## YOUR GOAL
Reproduce the section of the listing that begins at the line containing "Залиште на 10-15" and finishes at the line containing "Siliqua Gum, Xanthan". Include both end lines and nothing beyond them.

## EXTRACTED ENTRIES
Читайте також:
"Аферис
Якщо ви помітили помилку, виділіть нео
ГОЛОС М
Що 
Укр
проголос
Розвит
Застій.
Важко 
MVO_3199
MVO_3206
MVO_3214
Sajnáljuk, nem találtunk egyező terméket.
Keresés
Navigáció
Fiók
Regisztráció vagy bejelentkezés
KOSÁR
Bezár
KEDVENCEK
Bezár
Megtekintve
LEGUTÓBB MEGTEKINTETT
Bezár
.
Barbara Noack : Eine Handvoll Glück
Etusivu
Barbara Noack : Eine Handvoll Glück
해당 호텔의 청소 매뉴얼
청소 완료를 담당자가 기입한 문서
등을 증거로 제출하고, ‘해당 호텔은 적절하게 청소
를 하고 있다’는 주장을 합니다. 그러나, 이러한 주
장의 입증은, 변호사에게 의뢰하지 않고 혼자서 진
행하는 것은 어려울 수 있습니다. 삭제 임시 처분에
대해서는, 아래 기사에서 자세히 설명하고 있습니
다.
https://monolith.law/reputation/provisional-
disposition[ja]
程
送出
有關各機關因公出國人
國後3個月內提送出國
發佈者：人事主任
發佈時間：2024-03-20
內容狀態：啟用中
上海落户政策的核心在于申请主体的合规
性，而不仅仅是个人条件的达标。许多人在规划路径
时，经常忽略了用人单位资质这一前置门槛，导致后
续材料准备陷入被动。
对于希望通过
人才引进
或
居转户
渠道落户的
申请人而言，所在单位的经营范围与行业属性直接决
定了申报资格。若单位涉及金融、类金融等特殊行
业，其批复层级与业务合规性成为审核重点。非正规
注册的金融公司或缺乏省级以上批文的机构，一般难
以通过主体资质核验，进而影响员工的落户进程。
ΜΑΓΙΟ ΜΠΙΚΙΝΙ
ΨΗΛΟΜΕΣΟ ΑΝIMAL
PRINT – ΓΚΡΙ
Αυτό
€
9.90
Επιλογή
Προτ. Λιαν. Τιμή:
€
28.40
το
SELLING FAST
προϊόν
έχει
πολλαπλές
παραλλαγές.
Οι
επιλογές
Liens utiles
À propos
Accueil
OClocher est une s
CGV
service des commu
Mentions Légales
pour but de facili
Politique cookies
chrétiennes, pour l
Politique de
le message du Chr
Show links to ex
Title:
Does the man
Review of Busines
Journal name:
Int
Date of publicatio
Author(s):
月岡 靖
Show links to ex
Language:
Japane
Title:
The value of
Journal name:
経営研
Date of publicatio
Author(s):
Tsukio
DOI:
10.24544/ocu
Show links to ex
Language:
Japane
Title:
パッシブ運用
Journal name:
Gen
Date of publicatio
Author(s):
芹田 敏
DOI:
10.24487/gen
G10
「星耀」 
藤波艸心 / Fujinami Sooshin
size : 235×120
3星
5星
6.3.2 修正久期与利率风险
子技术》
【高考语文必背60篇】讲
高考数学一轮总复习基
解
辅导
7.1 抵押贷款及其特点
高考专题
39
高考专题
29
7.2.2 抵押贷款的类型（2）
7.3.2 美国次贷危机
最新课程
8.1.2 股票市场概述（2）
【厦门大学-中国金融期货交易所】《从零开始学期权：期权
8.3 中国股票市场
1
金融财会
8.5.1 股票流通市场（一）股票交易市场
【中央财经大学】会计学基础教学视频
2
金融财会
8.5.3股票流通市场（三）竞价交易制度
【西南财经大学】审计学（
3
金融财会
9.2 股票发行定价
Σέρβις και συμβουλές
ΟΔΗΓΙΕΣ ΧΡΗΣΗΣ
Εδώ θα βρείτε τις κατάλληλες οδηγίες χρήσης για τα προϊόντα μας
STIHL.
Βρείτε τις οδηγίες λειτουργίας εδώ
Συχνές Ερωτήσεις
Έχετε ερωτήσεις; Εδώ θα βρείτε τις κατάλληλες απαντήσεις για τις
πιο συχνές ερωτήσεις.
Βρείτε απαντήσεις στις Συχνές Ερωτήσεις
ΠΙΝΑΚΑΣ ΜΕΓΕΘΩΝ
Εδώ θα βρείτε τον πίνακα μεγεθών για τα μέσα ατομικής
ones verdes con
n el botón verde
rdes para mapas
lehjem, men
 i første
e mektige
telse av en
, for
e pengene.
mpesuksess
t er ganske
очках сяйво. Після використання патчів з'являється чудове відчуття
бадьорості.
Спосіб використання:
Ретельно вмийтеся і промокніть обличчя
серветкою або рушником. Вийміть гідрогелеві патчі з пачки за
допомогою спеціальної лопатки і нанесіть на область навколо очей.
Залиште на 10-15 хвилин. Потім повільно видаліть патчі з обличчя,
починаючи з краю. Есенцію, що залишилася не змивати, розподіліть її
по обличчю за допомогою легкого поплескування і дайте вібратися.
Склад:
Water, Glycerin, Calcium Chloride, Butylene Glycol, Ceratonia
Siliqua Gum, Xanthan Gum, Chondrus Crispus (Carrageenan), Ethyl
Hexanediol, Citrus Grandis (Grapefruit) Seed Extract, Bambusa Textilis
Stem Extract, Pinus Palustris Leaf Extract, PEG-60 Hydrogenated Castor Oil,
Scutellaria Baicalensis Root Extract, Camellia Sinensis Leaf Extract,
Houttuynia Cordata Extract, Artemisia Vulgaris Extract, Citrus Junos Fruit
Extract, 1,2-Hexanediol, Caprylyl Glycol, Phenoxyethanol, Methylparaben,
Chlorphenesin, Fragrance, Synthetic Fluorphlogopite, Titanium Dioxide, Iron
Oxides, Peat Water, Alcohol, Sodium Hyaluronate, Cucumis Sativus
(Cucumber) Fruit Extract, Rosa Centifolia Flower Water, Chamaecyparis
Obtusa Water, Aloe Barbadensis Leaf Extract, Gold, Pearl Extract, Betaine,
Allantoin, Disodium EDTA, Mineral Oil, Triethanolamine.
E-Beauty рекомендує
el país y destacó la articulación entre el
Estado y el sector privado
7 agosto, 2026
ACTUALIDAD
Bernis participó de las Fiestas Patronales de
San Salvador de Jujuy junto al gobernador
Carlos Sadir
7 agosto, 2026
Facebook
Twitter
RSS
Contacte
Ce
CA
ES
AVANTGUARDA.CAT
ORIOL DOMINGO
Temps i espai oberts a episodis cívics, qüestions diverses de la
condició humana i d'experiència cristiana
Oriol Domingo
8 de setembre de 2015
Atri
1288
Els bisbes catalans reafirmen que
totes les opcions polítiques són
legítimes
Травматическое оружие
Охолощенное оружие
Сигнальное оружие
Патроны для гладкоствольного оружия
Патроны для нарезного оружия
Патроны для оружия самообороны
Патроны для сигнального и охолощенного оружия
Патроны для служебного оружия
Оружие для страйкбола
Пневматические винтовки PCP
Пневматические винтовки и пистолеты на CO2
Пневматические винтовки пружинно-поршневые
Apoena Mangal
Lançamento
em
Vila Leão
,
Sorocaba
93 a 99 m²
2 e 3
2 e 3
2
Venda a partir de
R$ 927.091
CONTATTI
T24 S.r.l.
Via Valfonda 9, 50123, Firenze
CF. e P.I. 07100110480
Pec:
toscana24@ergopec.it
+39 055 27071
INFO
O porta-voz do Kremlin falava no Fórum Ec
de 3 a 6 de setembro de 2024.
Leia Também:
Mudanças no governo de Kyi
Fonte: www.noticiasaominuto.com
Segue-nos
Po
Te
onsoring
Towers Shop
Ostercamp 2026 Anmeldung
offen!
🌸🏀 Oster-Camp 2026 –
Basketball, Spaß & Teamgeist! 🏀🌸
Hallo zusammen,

## ANSWER FOR THE TASK
Залиште на 10-15 хвилин. Потім повільно видаліть патчі з обличчя,
починаючи з краю. Есенцію, що залишилася не змивати, розподіліть її
по обличчю за допомогою легкого поплескування і дайте вібратися.
Склад:
Water, Glycerin, Calcium Chloride, Butylene Glycol, Ceratonia
Siliqua Gum, Xanthan Gum, Chondrus Crispus (Carrageenan), Ethyl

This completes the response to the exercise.